審査員には、フランスのワイン界を代表する9人が審査員として参加していました。実は、審査員には、このブラインド・テイスティングにはフランスワインとカリフォルニアワインが混在していることが当日になるまで知らされていなかったのですが、カリフォルニアワインはレベルが低く、飲めばすぐにわかると思ったのか、誰もそのことに異議を唱えませんでした。(採点後、自分の採点表を返すように要求した審査員や、「パリスの審判」が大事件となった後、「フランス・ワインを入れると知っていたら参加しなかった。これは騙まし討ちだ」とクレームをつけた審査員がいたそうです。)


当時、カリフォルニアワインの評価は非常に低く、大量生産のただ酔うための安ワインというのが一般的な評価だったのですが、それが一夜にして覆り、カリフォルニアワインが世界の表舞台に躍り出すきっかけになった出来事として、米国タイム誌「Judgement of Paris(パリスの審判)」と言う見出しで、記事を発信しました。

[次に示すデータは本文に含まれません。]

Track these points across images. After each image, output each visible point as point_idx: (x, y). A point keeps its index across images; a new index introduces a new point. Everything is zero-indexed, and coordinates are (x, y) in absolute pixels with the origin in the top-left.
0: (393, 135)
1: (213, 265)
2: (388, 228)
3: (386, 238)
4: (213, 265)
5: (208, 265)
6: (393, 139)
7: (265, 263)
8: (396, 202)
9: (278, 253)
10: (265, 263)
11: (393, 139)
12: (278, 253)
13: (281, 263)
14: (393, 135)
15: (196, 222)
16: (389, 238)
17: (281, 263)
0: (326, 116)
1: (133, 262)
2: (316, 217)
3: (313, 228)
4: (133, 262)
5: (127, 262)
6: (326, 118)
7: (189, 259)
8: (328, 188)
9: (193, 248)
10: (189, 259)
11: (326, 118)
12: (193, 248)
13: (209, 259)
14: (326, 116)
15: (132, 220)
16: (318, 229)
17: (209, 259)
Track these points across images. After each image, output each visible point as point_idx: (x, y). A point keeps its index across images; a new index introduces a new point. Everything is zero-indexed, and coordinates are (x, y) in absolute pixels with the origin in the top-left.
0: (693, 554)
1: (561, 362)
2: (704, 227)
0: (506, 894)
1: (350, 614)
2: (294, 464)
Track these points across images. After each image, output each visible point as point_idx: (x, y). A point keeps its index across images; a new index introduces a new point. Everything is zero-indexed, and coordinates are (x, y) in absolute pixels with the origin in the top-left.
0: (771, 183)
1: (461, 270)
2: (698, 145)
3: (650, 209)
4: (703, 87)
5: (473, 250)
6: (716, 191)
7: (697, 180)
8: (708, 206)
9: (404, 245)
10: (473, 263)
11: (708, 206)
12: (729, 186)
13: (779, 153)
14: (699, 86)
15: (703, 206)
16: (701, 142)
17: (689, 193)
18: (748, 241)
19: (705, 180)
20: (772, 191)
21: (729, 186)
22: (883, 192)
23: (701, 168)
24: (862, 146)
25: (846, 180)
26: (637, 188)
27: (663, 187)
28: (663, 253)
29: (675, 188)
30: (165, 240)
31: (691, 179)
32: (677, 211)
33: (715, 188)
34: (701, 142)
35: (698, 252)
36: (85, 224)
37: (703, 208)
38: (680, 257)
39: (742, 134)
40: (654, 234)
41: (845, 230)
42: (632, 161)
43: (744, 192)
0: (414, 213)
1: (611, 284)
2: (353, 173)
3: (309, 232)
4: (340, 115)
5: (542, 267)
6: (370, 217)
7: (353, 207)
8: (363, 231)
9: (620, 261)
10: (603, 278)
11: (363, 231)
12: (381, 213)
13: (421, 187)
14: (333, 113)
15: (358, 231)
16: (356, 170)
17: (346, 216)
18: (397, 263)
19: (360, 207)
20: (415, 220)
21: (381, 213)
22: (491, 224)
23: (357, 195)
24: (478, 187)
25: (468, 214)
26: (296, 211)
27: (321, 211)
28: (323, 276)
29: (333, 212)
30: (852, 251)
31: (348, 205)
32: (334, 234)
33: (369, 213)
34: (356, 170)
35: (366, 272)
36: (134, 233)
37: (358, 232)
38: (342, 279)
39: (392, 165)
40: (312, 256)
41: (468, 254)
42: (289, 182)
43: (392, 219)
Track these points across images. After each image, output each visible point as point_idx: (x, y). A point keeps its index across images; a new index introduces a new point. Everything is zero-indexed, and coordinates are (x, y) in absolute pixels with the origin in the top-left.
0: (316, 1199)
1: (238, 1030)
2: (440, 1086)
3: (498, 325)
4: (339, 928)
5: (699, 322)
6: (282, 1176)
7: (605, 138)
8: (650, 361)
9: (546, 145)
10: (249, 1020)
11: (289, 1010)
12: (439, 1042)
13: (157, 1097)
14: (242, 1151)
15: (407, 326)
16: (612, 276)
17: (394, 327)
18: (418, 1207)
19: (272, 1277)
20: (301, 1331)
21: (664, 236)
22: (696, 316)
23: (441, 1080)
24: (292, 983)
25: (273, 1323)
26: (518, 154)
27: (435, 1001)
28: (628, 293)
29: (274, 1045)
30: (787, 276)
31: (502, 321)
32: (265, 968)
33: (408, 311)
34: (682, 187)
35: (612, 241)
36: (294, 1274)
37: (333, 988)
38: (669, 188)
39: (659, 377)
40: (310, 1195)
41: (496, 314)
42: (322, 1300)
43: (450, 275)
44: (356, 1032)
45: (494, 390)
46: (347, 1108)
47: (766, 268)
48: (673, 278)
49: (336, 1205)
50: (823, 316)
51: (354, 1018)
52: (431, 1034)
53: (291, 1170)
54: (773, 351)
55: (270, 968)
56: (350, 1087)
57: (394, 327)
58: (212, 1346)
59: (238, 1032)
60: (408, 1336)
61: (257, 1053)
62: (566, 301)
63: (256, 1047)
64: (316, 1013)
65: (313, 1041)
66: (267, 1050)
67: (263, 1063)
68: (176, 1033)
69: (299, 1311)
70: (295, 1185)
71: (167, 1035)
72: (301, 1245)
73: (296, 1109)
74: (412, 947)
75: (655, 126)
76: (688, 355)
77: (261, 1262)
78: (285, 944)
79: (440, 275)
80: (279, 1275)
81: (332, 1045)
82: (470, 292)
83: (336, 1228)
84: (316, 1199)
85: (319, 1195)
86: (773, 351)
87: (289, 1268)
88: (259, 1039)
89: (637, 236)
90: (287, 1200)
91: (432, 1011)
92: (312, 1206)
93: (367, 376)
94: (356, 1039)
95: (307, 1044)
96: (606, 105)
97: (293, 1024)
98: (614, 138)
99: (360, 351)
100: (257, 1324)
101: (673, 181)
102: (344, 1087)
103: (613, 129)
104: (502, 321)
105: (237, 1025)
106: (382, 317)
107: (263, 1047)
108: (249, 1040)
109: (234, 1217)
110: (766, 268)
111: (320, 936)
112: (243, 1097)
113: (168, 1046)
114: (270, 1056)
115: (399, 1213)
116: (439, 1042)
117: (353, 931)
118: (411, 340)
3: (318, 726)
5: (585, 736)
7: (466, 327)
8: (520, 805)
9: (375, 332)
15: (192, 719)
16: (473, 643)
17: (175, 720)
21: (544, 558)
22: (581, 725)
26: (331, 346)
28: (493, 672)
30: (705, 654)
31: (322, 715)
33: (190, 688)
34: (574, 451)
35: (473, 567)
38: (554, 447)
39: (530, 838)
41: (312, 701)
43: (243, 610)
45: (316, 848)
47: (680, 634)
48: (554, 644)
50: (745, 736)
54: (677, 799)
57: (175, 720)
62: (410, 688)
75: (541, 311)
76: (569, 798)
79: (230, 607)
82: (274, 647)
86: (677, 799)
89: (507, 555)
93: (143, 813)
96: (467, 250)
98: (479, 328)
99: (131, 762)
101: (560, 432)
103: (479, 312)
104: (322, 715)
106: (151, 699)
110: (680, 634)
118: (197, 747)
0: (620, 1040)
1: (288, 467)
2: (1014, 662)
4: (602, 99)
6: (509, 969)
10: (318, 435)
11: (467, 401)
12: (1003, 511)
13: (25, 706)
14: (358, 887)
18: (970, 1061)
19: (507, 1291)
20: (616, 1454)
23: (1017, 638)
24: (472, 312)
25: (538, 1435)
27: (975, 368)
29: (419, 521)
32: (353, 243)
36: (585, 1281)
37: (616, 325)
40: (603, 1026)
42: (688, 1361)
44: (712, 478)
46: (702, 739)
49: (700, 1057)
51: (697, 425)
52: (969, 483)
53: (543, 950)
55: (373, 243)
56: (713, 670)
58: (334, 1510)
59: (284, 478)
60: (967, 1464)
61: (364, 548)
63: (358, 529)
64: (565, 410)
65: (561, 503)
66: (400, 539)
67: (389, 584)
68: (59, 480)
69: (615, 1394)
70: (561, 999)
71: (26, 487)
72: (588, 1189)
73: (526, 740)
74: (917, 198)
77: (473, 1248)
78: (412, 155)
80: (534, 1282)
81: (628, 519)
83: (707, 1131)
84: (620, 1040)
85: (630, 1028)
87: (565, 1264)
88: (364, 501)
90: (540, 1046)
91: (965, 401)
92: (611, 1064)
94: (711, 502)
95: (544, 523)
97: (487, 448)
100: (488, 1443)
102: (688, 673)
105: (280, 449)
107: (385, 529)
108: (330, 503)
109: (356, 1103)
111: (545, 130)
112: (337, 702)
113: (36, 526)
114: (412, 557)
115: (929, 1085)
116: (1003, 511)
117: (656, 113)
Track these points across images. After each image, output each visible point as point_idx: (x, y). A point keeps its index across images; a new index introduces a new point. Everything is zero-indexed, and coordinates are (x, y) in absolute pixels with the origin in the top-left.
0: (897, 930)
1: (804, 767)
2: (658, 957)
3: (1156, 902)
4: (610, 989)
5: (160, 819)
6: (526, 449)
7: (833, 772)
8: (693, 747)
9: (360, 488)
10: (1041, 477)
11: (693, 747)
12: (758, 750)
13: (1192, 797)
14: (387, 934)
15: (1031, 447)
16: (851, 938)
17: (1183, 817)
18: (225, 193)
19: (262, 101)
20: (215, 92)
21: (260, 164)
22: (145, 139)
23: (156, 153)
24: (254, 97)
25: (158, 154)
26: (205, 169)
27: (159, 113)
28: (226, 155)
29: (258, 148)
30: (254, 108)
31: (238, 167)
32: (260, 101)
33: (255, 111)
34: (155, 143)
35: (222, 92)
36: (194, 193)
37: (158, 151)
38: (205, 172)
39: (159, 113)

この記事は、大きな興奮が込められた次の文章で始まっていました。

「考えられないことが起きた。カリフォルニアがフランス勢をことごとく打ち倒したのだ……」

結果は赤白共にカリフォルニアワインが1位。長年独走状態だったフランスワインに無名のカリフォルニアワインが勝ったのです。

このカルフォルニアワインの勝利は、当時信じられていた「ワインは血統がすべて」という信仰を覆し、ニューワールドのワイン醸造家を勇気づけ躍進していくきっかけとなった出来事として長く人々の記憶に残りました。